Foot and mouth jumps to mainland
Korea’s Agriculture Ministry yesterday confirmed the sixth case of foot-and-mouth disease this month, as a cow from a farm in Gimpo, adjacent to Seoul, tested positive for the virus.
The latest outbreak fanned concerns that the disease was already on the mainland before recent efforts to stop its spread began, and not isolated on Gangwha Island, where the previous five outbreaks took place.
The Agriculture Ministry announced that a cow from a Gimpo city farm tested positive after its owner, who is raising 120 cows, turned the animal in for a test. The animal is infected with a strain based on blood type O, the same as in the previous five outbreaks.
The Gimpo farm is about five kilometers (three miles) away from a farm on Gangwha Island, where the first outbreak took place in early April.
But the latest outbreak left investigators puzzled as to how the virus has found its way to the mainland.

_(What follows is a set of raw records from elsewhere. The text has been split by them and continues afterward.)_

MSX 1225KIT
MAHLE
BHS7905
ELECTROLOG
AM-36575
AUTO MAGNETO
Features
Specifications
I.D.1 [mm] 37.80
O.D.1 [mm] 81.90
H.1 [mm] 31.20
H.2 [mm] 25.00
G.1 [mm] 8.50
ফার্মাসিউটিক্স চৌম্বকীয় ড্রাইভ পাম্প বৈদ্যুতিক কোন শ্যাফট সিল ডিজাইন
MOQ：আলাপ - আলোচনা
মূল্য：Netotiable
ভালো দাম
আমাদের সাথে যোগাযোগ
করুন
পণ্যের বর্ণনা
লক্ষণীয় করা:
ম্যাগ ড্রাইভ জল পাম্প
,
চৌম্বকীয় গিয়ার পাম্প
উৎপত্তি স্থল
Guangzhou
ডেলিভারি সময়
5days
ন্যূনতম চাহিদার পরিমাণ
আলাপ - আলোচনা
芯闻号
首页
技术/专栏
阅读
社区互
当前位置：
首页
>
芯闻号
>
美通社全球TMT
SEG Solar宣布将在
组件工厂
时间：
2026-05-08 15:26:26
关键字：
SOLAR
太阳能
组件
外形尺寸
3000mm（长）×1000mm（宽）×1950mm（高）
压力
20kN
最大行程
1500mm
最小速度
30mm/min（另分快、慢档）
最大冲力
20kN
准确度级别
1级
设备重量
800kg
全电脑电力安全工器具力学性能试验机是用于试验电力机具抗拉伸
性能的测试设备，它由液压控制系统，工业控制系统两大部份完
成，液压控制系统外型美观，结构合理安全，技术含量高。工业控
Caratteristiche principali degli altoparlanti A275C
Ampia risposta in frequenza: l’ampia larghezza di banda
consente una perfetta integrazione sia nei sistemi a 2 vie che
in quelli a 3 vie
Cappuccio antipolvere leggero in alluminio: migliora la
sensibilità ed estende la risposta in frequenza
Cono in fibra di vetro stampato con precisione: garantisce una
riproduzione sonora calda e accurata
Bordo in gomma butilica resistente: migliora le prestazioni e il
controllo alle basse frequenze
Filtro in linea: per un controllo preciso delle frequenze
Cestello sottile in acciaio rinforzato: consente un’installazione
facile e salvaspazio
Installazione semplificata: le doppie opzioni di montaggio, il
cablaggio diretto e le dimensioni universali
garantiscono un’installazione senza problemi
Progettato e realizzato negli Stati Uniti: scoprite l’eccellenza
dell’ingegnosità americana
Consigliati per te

The investigators said the Gimpo farm had seemingly no interaction or connections with the other affected farms, including sources of animal feeds, calf trading, house calls by vets or visits to area vet offices.
“We view that the virus had already made its way to the Gimpo farm before we started sanitary activities on April 8,” said one ministry official who asked for anonymity.
The outbreaks in April have already cost local farms 45 billion won ($40.3 million), as nearly 30,000 livestock have been or will soon be culled. The scale of the damage, for which the government will provide compensations, is larger than the previous six outbreaks in January near the Pocheon area in Gyeonggi, which cost 42.5 billion won on 55 farms.
The government also said another suspected case was reported in Boryeong, South Chungcheong, yesterday. The test result is expected this morning.